Il existe donc selon le ministre un plan extrêmement détaillé de points : ” Notre objectif est évidemment d’assurer au mieux la scolarité de tous les élèves, l’objectif prioritaire de cette rentrée et d’établir un cadre serein propice aux apprentissages. Il y a la reprise de la vie collective. Il s’agit de résorber les écarts qui ont pu naître de cette crise sanitaire, ce qui est implique d’identifier les besoins propres à chaque élève et d’y répondre de manière personnalisée “.
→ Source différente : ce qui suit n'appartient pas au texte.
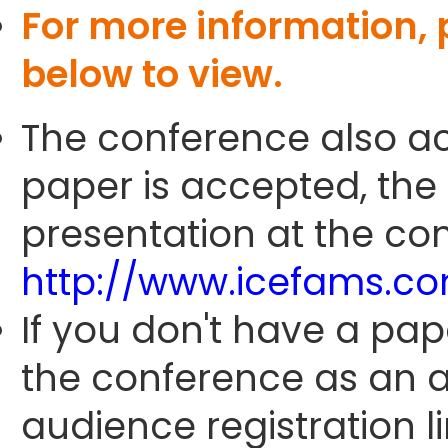
For more information,
below to view.
The conference also ac
paper is accepted, the
presentation at the con
http://www.icefams.c
If you don't have a pap
the conference as an 
audience registration li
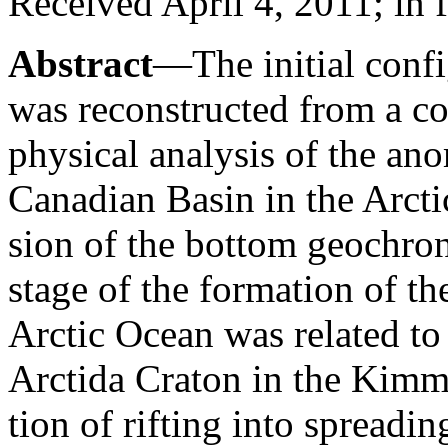
Received April 4, 2011; in 
Abstract
—The initial confi
was reconstructed from a c
physical analysis of the an
Canadian Basin in the Arct
sion of the bottom geochrono
stage of the formation of t
Arctic Ocean was related to 
Arctida Craton in the Kimm
tion of rifting into spread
Du côté des élèves, si certains se réjouissent de retrouver leurs camarades dans quelques jours, d’autres seront peut-être plus nerveux à l’idée de reprendre un programme qu’ils ont abandonné depuis plusieurs mois. Mais visiblement, les équipes éducatives seront dotées de moyens pour gommer certaines disparités, selon les propos tenus par Jean-Michel Blanquer. Encore faudra-t-il que les directeurs d’établissement et que les professeurs disposent du temps nécessaire et du matériel pédagogique pour réussir ce challenge. S’il avait été évoqué la possibilité d’une enveloppe spéciale pour pallier au manque de moyens informatiques dans certaines écoles, à ce jour certaines directions affirment n’avoir aucune nouvelle de ces ordinateurs qui devaient arriver ou des budgets débloqués à cet effet.

C’est donc une rentrée scolaire pleine d’interrogations qui s’apprête à commencer d’ici quelques jours, à laquelle bien évidemment tous les intervenants, mais aussi le gouvernement seront très attentif. Le déroulement des événements dépendra également de l’évolution des cartes de la pandémie du covid-19 qui pourrait complètement changer la donne.

Sur le site web du ministère de l’Éducation nationale et de la Juventus et des Sports, il est possible de retrouver cette circulaire émise le 10 juillet 2020. Il s’agit d’un texte qui, selon le titre, est adressé ” Aux recteurs et aux rectrices de la région académique, aux recteurs et aux rectrices d’académie, aux inspecteurs et inspectrices d’académie, directeurs et directrices académiques des services de l’éducation nationale (…) “, à tous les chefs d’établissement en général et aux professeurs.